“We are going to bike around Midtown with a backpack full of burritos and hand them out to people on the streets who might be hungry.”
This was the prediction I gave my friend Katie about our night with the Urban Bicycle Food Ministry, and they turned out to be more or less correct. And while this is the basic premise of UBFM, it gives much more than food, it also gives hope and friendship.
There is something special about bike culture that is very approachable, and it applied to us being new to the group, and to the people we served. We spent some time talking and snacking before packing backpacks with burritos, water, granola bars, fruit snacks, and even some Halloween candy (a HUGE hit). Everyone was excited to begin their night as we assembled in the front yard and broke into teams, with each team preparing to take a different route. Katie and I joined Frank and Will, who are seasoned volunteers at UBFM.
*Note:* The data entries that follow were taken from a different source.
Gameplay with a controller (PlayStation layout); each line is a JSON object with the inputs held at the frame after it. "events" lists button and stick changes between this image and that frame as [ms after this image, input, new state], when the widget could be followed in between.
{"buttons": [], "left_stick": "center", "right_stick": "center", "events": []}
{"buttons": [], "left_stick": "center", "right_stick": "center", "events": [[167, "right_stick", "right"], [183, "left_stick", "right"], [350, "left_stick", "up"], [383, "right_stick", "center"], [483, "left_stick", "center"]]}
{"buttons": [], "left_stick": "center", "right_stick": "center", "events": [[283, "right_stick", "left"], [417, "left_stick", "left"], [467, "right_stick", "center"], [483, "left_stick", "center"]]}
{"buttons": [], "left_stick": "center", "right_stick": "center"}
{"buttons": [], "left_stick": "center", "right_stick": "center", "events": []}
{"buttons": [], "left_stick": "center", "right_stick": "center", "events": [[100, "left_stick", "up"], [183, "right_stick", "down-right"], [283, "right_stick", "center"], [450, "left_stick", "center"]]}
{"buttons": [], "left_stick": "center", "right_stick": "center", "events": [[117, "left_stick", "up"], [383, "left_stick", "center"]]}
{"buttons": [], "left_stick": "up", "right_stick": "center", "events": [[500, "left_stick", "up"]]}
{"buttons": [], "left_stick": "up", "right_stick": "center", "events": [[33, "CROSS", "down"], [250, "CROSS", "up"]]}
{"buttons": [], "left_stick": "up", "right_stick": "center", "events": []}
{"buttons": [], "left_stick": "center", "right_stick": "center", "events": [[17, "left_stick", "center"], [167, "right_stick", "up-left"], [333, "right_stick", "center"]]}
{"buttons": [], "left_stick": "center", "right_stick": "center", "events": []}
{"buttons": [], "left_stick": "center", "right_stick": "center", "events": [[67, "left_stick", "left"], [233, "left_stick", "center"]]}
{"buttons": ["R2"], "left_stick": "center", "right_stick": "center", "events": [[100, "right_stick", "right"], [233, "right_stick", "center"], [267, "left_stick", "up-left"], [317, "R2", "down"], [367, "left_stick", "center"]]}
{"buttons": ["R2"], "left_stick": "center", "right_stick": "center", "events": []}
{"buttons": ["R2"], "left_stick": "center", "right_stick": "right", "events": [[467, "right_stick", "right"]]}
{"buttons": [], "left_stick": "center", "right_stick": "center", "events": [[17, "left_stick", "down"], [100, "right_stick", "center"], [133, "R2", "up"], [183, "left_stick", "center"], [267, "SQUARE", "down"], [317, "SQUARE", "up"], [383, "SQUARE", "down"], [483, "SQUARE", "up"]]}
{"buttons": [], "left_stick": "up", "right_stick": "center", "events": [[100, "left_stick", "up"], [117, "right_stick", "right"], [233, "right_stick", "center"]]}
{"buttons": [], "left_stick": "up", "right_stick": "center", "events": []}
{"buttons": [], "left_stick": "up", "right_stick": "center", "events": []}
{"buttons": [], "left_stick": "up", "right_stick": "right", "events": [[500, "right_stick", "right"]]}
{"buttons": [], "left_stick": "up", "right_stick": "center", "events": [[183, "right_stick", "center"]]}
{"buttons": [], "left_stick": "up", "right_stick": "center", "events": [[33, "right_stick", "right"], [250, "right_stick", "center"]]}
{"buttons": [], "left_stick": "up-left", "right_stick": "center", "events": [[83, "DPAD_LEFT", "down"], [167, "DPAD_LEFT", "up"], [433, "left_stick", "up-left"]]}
My group took the “Madison route.” We trekked about 12 miles, but the emotional journey was much longer. Frank knew of many spots where we might encounter people who had nowhere to stay for the night, but were out on the streets. As we rode, I thought about what these people must experience on a daily basis. Tonight the weather was great, but I know that’s not always the case.
We met many people out as we were biking. Some politely refused our offerings, but others were grateful to lighten our backpacks. Everyone was nice and wished us safe travels. One man told us it was his birthday. We wished him a happy one and gave him some candy. I was grateful I was able to share his birthday with him, even if briefly, and maybe make it little brighter.
Later we met a man, who said he was apartment hunting. Frank asked him if a bike would make this process easier. The man’s face lit up with a smile when Frank promised to return in a day or two with a new bike. I hope he finds a new place soon.
That is the kind of giving that UBFM concerns itself with, small gifts that make a big difference. One fellow bicyclist referred to our gang as “pedaling disciplists,” and I think this name fits perfectly.